◆ Task to complete ◆
Give every line of the listing word for word, beginning at the first and including the line with "İftar Saat Kaçta, Ağrı" as the last.
Supplied material START
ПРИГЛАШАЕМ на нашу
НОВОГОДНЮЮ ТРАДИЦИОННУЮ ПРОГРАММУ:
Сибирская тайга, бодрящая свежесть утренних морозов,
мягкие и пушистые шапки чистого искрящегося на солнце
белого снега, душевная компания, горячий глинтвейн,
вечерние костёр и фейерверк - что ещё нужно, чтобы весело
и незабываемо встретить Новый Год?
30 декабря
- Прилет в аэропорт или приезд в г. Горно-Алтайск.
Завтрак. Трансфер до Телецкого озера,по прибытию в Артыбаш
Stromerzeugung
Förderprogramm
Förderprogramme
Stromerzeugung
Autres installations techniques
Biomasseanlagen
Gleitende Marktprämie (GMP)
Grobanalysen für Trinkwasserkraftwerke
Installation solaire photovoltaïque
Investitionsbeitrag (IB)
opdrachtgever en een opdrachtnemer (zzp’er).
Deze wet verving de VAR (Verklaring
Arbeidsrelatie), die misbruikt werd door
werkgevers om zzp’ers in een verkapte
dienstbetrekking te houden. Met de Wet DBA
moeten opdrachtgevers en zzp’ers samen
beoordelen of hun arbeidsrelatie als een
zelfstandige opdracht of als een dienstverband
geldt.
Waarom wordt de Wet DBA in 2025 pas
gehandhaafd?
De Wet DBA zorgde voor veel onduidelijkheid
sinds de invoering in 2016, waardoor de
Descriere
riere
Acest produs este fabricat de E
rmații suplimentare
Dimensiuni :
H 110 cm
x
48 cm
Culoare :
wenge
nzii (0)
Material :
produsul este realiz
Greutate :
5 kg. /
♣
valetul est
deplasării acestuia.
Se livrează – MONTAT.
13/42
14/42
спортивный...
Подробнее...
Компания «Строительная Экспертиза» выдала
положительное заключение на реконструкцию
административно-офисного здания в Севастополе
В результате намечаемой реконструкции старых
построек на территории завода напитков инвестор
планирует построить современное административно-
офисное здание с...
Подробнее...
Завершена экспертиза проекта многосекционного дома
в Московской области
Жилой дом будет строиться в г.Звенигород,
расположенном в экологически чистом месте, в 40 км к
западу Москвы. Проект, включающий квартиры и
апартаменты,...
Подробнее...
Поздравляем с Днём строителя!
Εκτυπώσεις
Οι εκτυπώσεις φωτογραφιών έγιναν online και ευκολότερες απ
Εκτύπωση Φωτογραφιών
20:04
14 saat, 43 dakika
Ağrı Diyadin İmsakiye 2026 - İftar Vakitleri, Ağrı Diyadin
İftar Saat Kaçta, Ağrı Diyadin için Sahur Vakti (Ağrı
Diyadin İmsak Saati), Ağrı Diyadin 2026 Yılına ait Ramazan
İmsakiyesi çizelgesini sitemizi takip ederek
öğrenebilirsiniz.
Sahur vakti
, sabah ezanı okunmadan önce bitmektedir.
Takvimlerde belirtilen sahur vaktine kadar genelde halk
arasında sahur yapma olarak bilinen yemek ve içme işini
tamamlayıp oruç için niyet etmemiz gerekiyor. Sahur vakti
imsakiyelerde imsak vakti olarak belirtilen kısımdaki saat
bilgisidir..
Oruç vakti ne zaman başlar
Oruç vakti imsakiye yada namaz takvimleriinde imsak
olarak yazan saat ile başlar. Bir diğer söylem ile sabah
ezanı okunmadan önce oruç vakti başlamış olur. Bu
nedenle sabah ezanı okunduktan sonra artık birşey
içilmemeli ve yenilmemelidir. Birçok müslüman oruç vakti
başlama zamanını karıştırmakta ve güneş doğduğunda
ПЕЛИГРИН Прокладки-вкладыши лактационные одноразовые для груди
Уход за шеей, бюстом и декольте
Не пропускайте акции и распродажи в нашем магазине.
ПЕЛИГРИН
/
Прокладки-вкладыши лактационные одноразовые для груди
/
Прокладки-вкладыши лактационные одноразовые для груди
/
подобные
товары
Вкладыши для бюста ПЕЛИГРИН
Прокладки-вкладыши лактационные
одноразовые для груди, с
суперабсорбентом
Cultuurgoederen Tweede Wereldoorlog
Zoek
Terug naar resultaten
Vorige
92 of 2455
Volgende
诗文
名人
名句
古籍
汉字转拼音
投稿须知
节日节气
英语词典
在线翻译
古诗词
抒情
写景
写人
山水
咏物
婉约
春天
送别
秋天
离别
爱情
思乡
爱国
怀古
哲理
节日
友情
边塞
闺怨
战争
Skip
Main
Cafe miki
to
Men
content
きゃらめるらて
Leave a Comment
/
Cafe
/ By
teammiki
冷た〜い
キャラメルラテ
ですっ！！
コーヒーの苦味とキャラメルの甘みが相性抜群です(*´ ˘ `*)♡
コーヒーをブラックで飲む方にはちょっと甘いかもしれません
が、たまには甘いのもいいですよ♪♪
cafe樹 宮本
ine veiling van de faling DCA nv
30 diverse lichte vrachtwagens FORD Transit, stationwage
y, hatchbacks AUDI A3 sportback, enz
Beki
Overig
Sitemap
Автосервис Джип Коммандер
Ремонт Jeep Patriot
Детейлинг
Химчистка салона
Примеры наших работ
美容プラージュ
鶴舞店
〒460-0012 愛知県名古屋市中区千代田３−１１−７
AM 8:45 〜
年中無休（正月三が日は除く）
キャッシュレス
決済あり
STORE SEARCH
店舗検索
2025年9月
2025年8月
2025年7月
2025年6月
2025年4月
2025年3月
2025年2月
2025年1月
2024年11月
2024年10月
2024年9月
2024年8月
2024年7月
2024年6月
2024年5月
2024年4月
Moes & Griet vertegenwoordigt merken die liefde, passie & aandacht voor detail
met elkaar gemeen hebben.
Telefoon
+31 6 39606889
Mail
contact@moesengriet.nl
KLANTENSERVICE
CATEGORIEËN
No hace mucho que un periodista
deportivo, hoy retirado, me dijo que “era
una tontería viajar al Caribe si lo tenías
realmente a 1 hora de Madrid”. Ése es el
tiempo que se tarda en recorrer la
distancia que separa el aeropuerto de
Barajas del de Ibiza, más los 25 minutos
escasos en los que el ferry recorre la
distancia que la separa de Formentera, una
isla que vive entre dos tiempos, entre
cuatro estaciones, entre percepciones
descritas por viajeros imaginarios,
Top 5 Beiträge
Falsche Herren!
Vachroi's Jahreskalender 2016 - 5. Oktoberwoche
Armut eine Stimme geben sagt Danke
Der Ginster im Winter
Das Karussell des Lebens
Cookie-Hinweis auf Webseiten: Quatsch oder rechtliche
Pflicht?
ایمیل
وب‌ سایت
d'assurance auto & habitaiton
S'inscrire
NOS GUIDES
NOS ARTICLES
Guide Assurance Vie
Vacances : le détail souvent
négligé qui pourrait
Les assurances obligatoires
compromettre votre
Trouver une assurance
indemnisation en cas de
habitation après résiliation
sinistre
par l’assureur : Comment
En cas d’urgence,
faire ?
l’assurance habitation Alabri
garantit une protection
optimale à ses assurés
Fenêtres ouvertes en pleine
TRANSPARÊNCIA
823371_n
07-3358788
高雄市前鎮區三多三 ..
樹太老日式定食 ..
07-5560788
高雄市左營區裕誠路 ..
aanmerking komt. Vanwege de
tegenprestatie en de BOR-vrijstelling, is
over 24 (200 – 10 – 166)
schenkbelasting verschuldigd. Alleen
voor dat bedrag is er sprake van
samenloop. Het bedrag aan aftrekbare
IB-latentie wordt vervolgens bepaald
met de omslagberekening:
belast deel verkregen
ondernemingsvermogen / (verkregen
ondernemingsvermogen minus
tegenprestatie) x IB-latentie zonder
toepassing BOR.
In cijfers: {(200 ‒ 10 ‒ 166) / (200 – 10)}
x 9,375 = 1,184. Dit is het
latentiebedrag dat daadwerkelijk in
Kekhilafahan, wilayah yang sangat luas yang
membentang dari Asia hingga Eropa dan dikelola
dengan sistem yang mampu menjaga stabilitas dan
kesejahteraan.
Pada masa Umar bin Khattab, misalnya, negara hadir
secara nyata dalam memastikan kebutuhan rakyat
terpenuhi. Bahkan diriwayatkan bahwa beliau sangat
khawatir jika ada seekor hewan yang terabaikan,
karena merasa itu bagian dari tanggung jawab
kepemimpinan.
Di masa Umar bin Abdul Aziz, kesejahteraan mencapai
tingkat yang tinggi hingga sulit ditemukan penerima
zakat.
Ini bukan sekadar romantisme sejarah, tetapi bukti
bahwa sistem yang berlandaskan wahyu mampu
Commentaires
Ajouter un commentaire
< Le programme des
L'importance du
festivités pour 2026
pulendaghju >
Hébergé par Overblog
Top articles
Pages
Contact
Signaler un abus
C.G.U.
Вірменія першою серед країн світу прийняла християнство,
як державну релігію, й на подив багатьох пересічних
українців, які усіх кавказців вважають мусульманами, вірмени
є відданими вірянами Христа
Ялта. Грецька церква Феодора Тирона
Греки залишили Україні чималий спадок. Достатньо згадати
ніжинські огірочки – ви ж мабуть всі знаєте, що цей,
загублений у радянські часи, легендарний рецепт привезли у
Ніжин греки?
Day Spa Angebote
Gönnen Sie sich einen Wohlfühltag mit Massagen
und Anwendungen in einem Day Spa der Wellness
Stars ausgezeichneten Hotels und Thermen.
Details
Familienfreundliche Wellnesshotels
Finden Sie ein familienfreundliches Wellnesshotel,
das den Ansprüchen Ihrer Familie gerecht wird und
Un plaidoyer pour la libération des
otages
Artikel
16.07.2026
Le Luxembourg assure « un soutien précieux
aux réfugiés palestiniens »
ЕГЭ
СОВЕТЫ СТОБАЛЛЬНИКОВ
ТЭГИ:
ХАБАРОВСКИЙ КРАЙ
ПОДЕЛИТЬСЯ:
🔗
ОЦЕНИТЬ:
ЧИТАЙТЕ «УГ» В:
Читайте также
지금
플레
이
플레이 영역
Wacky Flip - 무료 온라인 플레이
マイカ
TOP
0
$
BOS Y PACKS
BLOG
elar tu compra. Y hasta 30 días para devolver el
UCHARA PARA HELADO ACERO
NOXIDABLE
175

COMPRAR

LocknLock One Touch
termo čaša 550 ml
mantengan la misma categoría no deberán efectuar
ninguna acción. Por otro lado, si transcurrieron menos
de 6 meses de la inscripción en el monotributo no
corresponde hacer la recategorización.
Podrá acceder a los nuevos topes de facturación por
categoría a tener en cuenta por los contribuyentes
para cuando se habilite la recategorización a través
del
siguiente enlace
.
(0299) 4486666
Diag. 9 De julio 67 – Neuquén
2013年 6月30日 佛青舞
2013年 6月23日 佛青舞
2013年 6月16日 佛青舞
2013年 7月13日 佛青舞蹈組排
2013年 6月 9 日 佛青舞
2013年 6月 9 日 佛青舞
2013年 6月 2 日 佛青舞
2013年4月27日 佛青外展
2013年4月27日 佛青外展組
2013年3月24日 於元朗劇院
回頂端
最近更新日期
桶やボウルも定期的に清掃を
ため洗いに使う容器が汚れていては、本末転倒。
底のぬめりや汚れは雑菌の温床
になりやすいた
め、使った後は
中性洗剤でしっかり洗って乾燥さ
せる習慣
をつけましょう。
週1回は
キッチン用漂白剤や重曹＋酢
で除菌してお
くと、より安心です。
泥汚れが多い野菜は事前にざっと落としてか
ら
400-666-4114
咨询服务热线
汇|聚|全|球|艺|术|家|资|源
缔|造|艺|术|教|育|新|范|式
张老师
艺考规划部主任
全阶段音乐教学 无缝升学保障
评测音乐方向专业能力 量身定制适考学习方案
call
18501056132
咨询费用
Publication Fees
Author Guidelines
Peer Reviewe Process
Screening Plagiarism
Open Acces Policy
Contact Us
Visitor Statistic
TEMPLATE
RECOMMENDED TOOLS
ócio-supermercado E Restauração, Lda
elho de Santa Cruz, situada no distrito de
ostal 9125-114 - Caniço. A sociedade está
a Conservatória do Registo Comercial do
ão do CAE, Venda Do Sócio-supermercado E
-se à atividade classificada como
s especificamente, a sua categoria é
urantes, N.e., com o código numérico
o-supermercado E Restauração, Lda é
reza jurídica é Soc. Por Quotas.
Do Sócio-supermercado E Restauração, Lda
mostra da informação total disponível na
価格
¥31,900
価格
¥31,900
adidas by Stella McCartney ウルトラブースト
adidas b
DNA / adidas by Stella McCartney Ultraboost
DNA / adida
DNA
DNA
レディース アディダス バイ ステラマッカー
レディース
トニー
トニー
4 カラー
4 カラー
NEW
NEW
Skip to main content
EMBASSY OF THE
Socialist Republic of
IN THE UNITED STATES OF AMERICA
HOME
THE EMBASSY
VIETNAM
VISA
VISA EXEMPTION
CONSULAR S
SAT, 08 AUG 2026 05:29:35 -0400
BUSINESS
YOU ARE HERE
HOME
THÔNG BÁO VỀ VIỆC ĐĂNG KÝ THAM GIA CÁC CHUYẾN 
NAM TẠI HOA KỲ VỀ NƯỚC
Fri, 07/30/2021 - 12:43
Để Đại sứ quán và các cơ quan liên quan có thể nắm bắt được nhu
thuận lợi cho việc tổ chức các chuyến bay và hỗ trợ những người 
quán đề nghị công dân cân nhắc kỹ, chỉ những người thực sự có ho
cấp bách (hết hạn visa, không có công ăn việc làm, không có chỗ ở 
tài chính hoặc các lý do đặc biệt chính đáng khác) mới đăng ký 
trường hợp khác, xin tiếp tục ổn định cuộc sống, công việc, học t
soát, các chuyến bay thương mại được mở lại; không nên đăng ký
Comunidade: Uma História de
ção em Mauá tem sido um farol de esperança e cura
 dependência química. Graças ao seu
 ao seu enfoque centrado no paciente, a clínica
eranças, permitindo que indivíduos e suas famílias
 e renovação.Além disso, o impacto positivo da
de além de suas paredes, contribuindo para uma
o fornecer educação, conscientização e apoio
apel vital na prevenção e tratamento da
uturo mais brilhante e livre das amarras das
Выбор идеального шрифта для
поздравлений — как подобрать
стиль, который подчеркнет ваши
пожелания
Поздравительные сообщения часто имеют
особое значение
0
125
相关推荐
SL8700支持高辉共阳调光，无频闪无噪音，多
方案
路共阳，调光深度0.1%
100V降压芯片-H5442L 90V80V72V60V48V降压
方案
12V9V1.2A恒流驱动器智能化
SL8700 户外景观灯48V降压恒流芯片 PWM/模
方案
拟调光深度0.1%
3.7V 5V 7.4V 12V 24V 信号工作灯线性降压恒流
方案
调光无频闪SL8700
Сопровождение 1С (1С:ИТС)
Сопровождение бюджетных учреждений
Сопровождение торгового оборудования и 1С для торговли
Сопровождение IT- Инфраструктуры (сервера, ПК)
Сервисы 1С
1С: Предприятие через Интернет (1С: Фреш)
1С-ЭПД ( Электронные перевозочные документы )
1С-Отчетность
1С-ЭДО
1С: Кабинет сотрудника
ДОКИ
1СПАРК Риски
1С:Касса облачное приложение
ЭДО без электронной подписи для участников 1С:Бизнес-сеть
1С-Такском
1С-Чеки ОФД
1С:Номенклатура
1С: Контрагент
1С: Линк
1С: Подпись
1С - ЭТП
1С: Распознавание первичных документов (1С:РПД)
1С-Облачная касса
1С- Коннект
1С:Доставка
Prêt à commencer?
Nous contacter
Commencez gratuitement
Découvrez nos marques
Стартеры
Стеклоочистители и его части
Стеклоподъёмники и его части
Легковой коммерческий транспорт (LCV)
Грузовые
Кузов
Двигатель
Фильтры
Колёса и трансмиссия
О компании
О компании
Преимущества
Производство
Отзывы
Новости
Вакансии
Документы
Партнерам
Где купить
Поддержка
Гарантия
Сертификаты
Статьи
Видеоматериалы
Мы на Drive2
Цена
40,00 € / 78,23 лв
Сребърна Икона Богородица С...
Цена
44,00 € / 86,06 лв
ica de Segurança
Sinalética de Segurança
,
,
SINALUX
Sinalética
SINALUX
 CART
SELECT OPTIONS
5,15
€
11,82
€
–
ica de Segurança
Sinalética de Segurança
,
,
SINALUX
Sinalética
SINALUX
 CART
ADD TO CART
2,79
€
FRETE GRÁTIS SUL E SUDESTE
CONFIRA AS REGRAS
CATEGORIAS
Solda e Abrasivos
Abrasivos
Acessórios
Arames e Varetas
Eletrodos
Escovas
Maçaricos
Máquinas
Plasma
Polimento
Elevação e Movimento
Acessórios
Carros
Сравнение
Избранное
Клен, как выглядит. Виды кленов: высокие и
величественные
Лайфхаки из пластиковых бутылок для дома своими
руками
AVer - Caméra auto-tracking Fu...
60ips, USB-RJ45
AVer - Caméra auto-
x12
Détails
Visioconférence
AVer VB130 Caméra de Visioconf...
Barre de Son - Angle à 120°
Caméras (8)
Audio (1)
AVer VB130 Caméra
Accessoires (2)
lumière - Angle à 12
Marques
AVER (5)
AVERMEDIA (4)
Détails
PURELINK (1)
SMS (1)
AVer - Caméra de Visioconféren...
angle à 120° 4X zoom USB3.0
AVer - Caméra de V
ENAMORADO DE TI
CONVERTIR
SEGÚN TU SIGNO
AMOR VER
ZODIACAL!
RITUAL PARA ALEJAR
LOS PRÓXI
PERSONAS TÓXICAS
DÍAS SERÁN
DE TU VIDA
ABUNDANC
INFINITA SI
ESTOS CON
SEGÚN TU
Supplied material END
◆ Answer below ◆
ПРИГЛАШАЕМ на нашу
НОВОГОДНЮЮ ТРАДИЦИОННУЮ ПРОГРАММУ:
Сибирская тайга, бодрящая свежесть утренних морозов,
мягкие и пушистые шапки чистого искрящегося на солнце
белого снега, душевная компания, горячий глинтвейн,
вечерние костёр и фейерверк - что ещё нужно, чтобы весело
и незабываемо встретить Новый Год?
30 декабря
- Прилет в аэропорт или приезд в г. Горно-Алтайск.
Завтрак. Трансфер до Телецкого озера,по прибытию в Артыбаш
Stromerzeugung
Förderprogramm
Förderprogramme
Stromerzeugung
Autres installations techniques
Biomasseanlagen
Gleitende Marktprämie (GMP)
Grobanalysen für Trinkwasserkraftwerke
Installation solaire photovoltaïque
Investitionsbeitrag (IB)
opdrachtgever en een opdrachtnemer (zzp’er).
Deze wet verving de VAR (Verklaring
Arbeidsrelatie), die misbruikt werd door
werkgevers om zzp’ers in een verkapte
dienstbetrekking te houden. Met de Wet DBA
moeten opdrachtgevers en zzp’ers samen
beoordelen of hun arbeidsrelatie als een
zelfstandige opdracht of als een dienstverband
geldt.
Waarom wordt de Wet DBA in 2025 pas
gehandhaafd?
De Wet DBA zorgde voor veel onduidelijkheid
sinds de invoering in 2016, waardoor de
Descriere
riere
Acest produs este fabricat de E
rmații suplimentare
Dimensiuni :
H 110 cm
x
48 cm
Culoare :
wenge
nzii (0)
Material :
produsul este realiz
Greutate :
5 kg. /
♣
valetul est
deplasării acestuia.
Se livrează – MONTAT.
13/42
14/42
спортивный...
Подробнее...
Компания «Строительная Экспертиза» выдала
положительное заключение на реконструкцию
административно-офисного здания в Севастополе
В результате намечаемой реконструкции старых
построек на территории завода напитков инвестор
планирует построить современное административно-
офисное здание с...
Подробнее...
Завершена экспертиза проекта многосекционного дома
в Московской области
Жилой дом будет строиться в г.Звенигород,
расположенном в экологически чистом месте, в 40 км к
западу Москвы. Проект, включающий квартиры и
апартаменты,...
Подробнее...
Поздравляем с Днём строителя!
Εκτυπώσεις
Οι εκτυπώσεις φωτογραφιών έγιναν online και ευκολότερες απ
Εκτύπωση Φωτογραφιών
20:04
14 saat, 43 dakika
Ağrı Diyadin İmsakiye 2026 - İftar Vakitleri, Ağrı Diyadin
İftar Saat Kaçta, Ağrı Diyadin için Sahur Vakti (Ağrı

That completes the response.